Indicadores acumulados e impacto na habitação
Com esse desempenho recente, o indicador acumula uma variação de 3,51% ao longo deste ano. Já no acumulado dos últimos 12 meses, a taxa alcançou o patamar de 4,52%, mantendo a trajetória de monitoramento das metas econômicas do país.
O setor de habitação representou a maior pressão de alta no índice mensal, ao registrar um avanço de 0,97%. Esse crescimento foi diretamente puxado pela elevação de 3,03% na energia elétrica residencial, acompanhado pelo reajuste de 0,26% nas tarifas de água e esgoto.
Queda nos alimentos alivia o orçamento
Em contrapartida, o grupo de alimentação e bebidas exerceu uma força deflacionária relevante, recuando 0,66% no período. A redução foi ainda mais sentida na alimentação no domicílio, que ficou 1,14% mais barata para o consumidor final.
A deflação no orçamento doméstico foi impulsionada por quedas expressivas em itens básicos do prato do brasileiro, como o tomate (-19,95%), a batata-inglesa (-10,03%) e o café moído (-3,13%). No entanto, o custo de comer fora de casa seguiu a rota oposta e registrou alta de 0,55%.

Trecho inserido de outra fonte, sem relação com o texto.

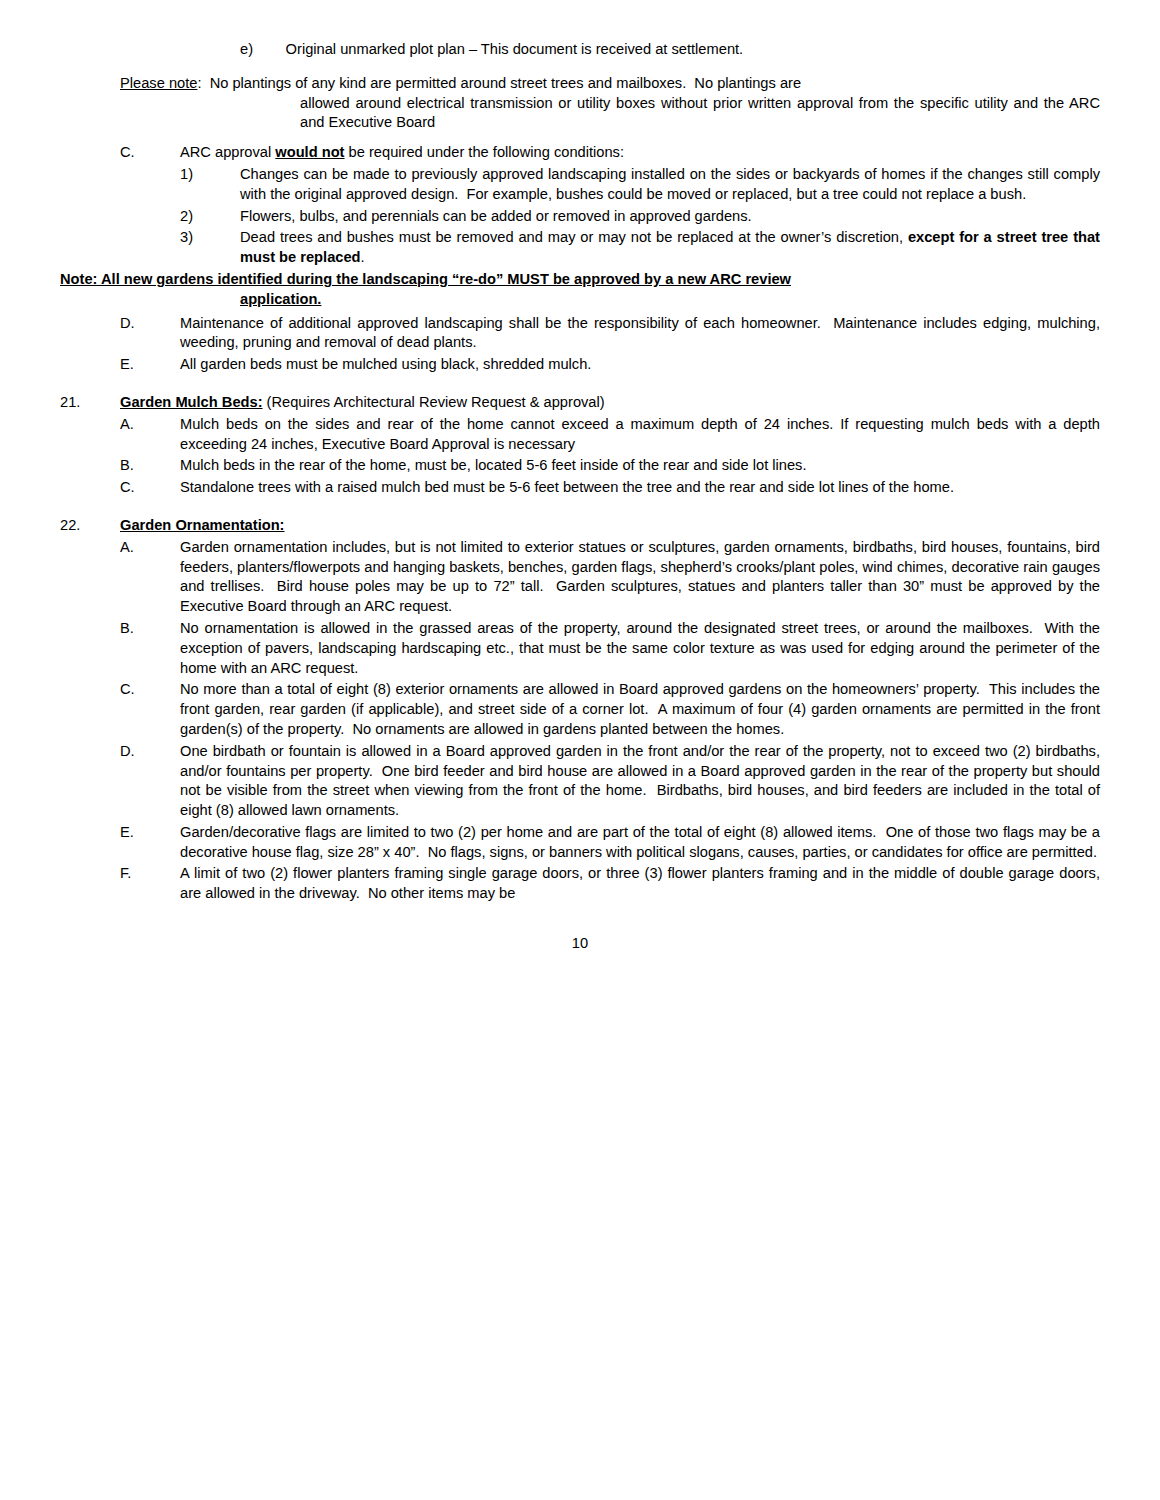e) Original unmarked plot plan – This document is received at settlement.
Please note: No plantings of any kind are permitted around street trees and mailboxes. No plantings are allowed around electrical transmission or utility boxes without prior written approval from the specific utility and the ARC and Executive Board
C. ARC approval would not be required under the following conditions:
1) Changes can be made to previously approved landscaping installed on the sides or backyards of homes if the changes still comply with the original approved design. For example, bushes could be moved or replaced, but a tree could not replace a bush.
2) Flowers, bulbs, and perennials can be added or removed in approved gardens.
3) Dead trees and bushes must be removed and may or may not be replaced at the owner’s discretion, except for a street tree that must be replaced.
Note: All new gardens identified during the landscaping “re-do” MUST be approved by a new ARC review application.
D. Maintenance of additional approved landscaping shall be the responsibility of each homeowner. Maintenance includes edging, mulching, weeding, pruning and removal of dead plants.
E. All garden beds must be mulched using black, shredded mulch.
21.
Garden Mulch Beds: (Requires Architectural Review Request & approval)
A. Mulch beds on the sides and rear of the home cannot exceed a maximum depth of 24 inches. If requesting mulch beds with a depth exceeding 24 inches, Executive Board Approval is necessary
B. Mulch beds in the rear of the home, must be, located 5-6 feet inside of the rear and side lot lines.
C. Standalone trees with a raised mulch bed must be 5-6 feet between the tree and the rear and side lot lines of the home.
22.
Garden Ornamentation:
A. Garden ornamentation includes, but is not limited to exterior statues or sculptures, garden ornaments, birdbaths, bird houses, fountains, bird feeders, planters/flowerpots and hanging baskets, benches, garden flags, shepherd’s crooks/plant poles, wind chimes, decorative rain gauges and trellises. Bird house poles may be up to 72” tall. Garden sculptures, statues and planters taller than 30” must be approved by the Executive Board through an ARC request.
B. No ornamentation is allowed in the grassed areas of the property, around the designated street trees, or around the mailboxes. With the exception of pavers, landscaping hardscaping etc., that must be the same color texture as was used for edging around the perimeter of the home with an ARC request.
C. No more than a total of eight (8) exterior ornaments are allowed in Board approved gardens on the homeowners’ property. This includes the front garden, rear garden (if applicable), and street side of a corner lot. A maximum of four (4) garden ornaments are permitted in the front garden(s) of the property. No ornaments are allowed in gardens planted between the homes.
D. One birdbath or fountain is allowed in a Board approved garden in the front and/or the rear of the property, not to exceed two (2) birdbaths, and/or fountains per property. One bird feeder and bird house are allowed in a Board approved garden in the rear of the property but should not be visible from the street when viewing from the front of the home. Birdbaths, bird houses, and bird feeders are included in the total of eight (8) allowed lawn ornaments.
E. Garden/decorative flags are limited to two (2) per home and are part of the total of eight (8) allowed items. One of those two flags may be a decorative house flag, size 28” x 40”. No flags, signs, or banners with political slogans, causes, parties, or candidates for office are permitted.
F. A limit of two (2) flower planters framing single garage doors, or three (3) flower planters framing and in the middle of double garage doors, are allowed in the driveway. No other items may be
10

Variação nos demais setores analisados
Entre os outros segmentos pesquisados, apresentaram inflação os grupos de artigos de residência (0,19%), saúde e cuidados pessoais (0,28%), transportes (0,11%) e despesas pessoais (0,08%). Em compensação, vestuário (-0,33%), educação (-0,04%) e comunicação (-0,02%) anotaram retração nos preços.
Segundo o órgão oficial de estatística, o levantamento de preços para a composição do indicador de julho foi realizado entre os dias 17 de junho e 15 de julho.